Robbie McCallum
- Born: 11 June 2000 (age 25) Milngavie, Scotland
- Height: 1.8 m (5 ft 11 in)
- Weight: 88 kg (13 st 12 lb)
- School: Loretto School
- Notable relative(s): Struan McCallum, grandfather

Rugby union career
- Position: Centre

Amateur team(s)
- Years: Team / Apps / (Points)
- West of Scotland
- 2018: Musselburgh
- 2019: Glasgow Hutchesons Aloysians

Senior career
- Years: Team / Apps / (Points)
- 2018: Complutense Cisneros
- 2019-22: Glasgow Warriors / 0 / (0)
- 2022-: London Scottish

Super Rugby
- Years: Team / Apps / (Points)
- 2020-22: Boroughmuir Bears

International career
- Years: Team / Apps / (Points)
- Scotland U16
- Scotland U18
- Scotland U19
- 2018-20: Scotland U20 / 15 / (25)

= Robbie McCallum (rugby union) =

Scottish rugby union player (born 2000)

Robbie McCallum (born 11 June 2000) is a Scottish rugby union player. He plays as a centre for London Scottish. He previously played for Glasgow Warriors and Boroughmuir Bears.

==Rugby Union career==

===Amateur career===

He played for West of Scotland.

When he moved to Musselburgh to go to Loretto School he then played for Musselburgh.

He left school in 2018. His brother was staying in Spain and McCallum then joined him in Madrid.

After injury when playing for the Boroughmuir Bears, McCallum recovered his fitness by playing for Glasgow Hutchesons Aloysians in the Scottish Premiership.

===Professional career===

He played for Complutense Cisneros in the professional Spanish top league.

He was given a place in the Scottish Rugby Academy for the 2019–20 season and assigned to Glasgow Warriors.

He was also assigned to Boroughmuir Bears and played for them in the Super 6.

He played for Glasgow Warriors against Edinburgh Rugby in the 4 February 2021 'A' match at Scotstoun Stadium.
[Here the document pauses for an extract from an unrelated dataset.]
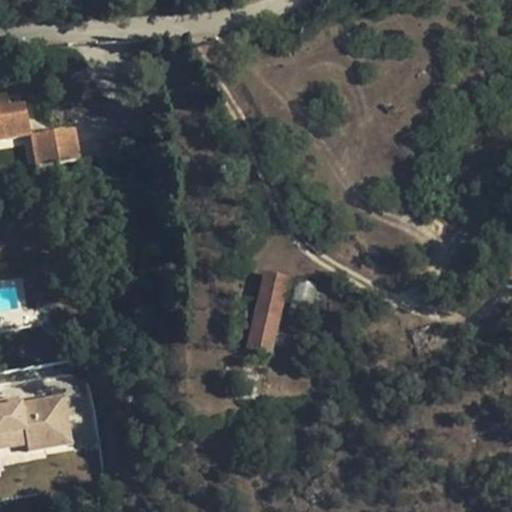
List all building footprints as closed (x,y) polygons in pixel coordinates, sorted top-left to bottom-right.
[(0,140),(30,135),(25,104),(9,107),(3,108),(1,95),(0,95),(0,140)] [(74,128),(30,135),(34,168),(78,161),(74,128)] [(288,279),(263,274),(245,350),(271,355),(288,279)] [(316,286),(296,281),(288,318),(308,322),(316,286)] [(329,325),(318,320),(315,327),(326,331),(329,325)] [(0,435),(24,431),(26,444),(28,451),(71,443),(62,396),(20,404),(0,407),(0,435)] [(19,398),(0,401),(0,407),(20,404),(19,398)] [(24,431),(0,435),(0,448),(26,444),(24,431)]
It was behind closed doors due to the coronavirus pandemic.

He signed for London Scottish to play in the RFU Championship in August 2022.

===International career===

He has played for Scotland U16, Scotland U18, Scotland U19 and Scotland U20.

==Cricket career==

McCallum played for West of Scotland Cricket Club at the same time he played for the West of Scotland rugby club. He moved to Loretto School in Musselburgh, as the cricket coach there John Blain had also coached the West side.

He played for Scotland Under 15s and Scotland Under 17s at cricket.

==Family==

His grandfather Struan McCallum was a tighthead prop for Jordanhill, Glasgow District and Scotland 'B'.